I did my rowing 6.2 miles in 56 min 36 seconds. Stop and get a drink, measure BP and Hr and then go for the Expresso.com Bike. Pick the 13.5 mile course and pedal away, getting over fifty-five seconds ahead of my personal best. But on the down hill side the ghost starts to catch me and finally does at about ten miles, about the same time I am slowing down, tired and sweaty and a bit under the weather. I want to go and sleep. That was when I woke, wondering how that guy got in my house, oops! I am still attached to the pedals, get free, lay there having everyone wonder if I am okay, what is my name, do I hurt anywhere (just my pride). Well, I had decided to keep going when I should have stopped. My blood pressure and circulation wasn't meeting all demands and when the brain is drained it shuts down, kind of like the Federal government, no one in charge, everyone sleeping it off.
The bike shut down when there was no more activity, I thought I had lost all my electronic exercise - I was competing to complete the Titan Challenge, 5000 calories burned off in January. Well, I was told to lay still, and the medical alert guys from the Fire Department were on the way. What was my name, when was I born, where did I live, what was my telephone number, was there anyone to call? Nice concerned worried people. The medics got there, more professional worried people - by this time I was cracking jokes and trying to wipe the concern away from their faces. I only look old I am still thirty-five inside, just a conservative thirty-five. The closest hospital emergency room was where they wanted to take me, I told them Madigan would be better, and they liked that.

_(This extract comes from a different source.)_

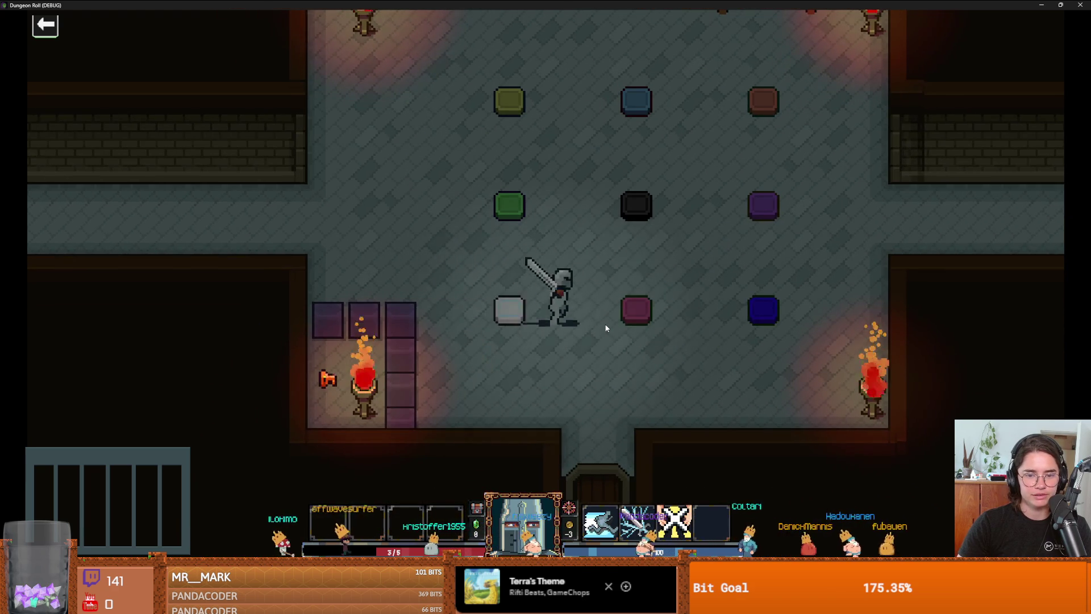
key("w")
key("a")
- Walk past the torch and key into the west corridor, then stop the running game
key("a")
key("d")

So one took my locker key, got all my stuff out of the locker, took my Caravan and parked it near the emergency room and gave me back my keys. All the data, was entered into an iPad, radio contact with receiving emergency rooms, details of event (how do you keep from being a problem - when you wake up -RUN away and escape!). I wasn't allowed to walk, gurney and wheel chair, lots of blood work, continuous monitoring, one IV drip, more nurses and doctors than anyone should need in a day - how I impressed them. Well, I didn't stop breathing or my heart pumping, although one doctor asked if they could shock me back into rhythm or do chest compressions, and put an oxygen tube down my throat. Which I told her sounded like a threat but sure if I needed either. Her husband and she transferred recently from Fort Bragg, 82nd Airborne, and I had to ask if he was adjusting to working at half speed. She knew immediately what I was talking about. After a deployment she told me that 'we would get a command' which I told her was a great way to think about that. Not that the Medical Corps doesn't have its own command structure and she as a Captain would get promoted one day and might become a commander - I don't really know how they pick commanders outside of the combat arms.

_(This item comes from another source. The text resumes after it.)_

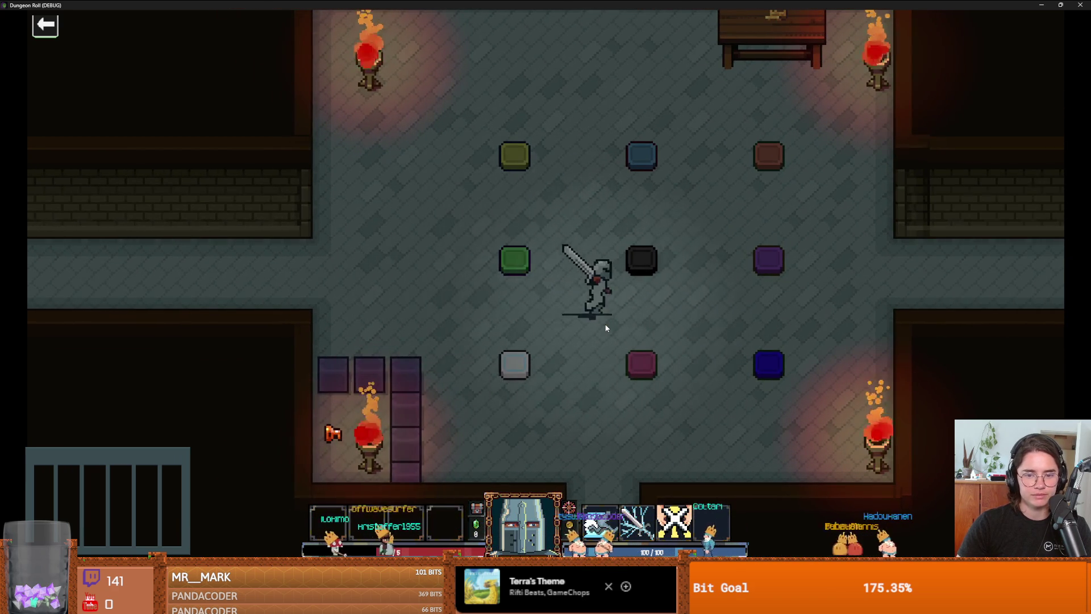
key("s")
key("w")
key("a")
key("s")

I got some chest x-rays which they compared with the last set they had done on me, they found the same question they had the last time and suggested two more tests for that, after I see my family doctor and check in with him. They know something about ornery old men, and made me promise three or four ways to cooperate with their concerns. So, they took the needle out of my arm, the monitoring was turned off and I got my stuff and wandered the parking lot looking for my Caravan, which was where he had said it would be, luckily I was one of the few. Drove home, picked up the mail, ate mondu soup, had coffee and watched a video. Then checked my exercises in the computer and find on the Expresso.com list - they gave me credit for starting the run. "1/14/2014 Totals: 11.1 Miles 446 Calories 0 Chase Score
Completed Laps" And now I have 2400 calories down, only 2600 left to go.
Think I will now go to bed and get some sleep.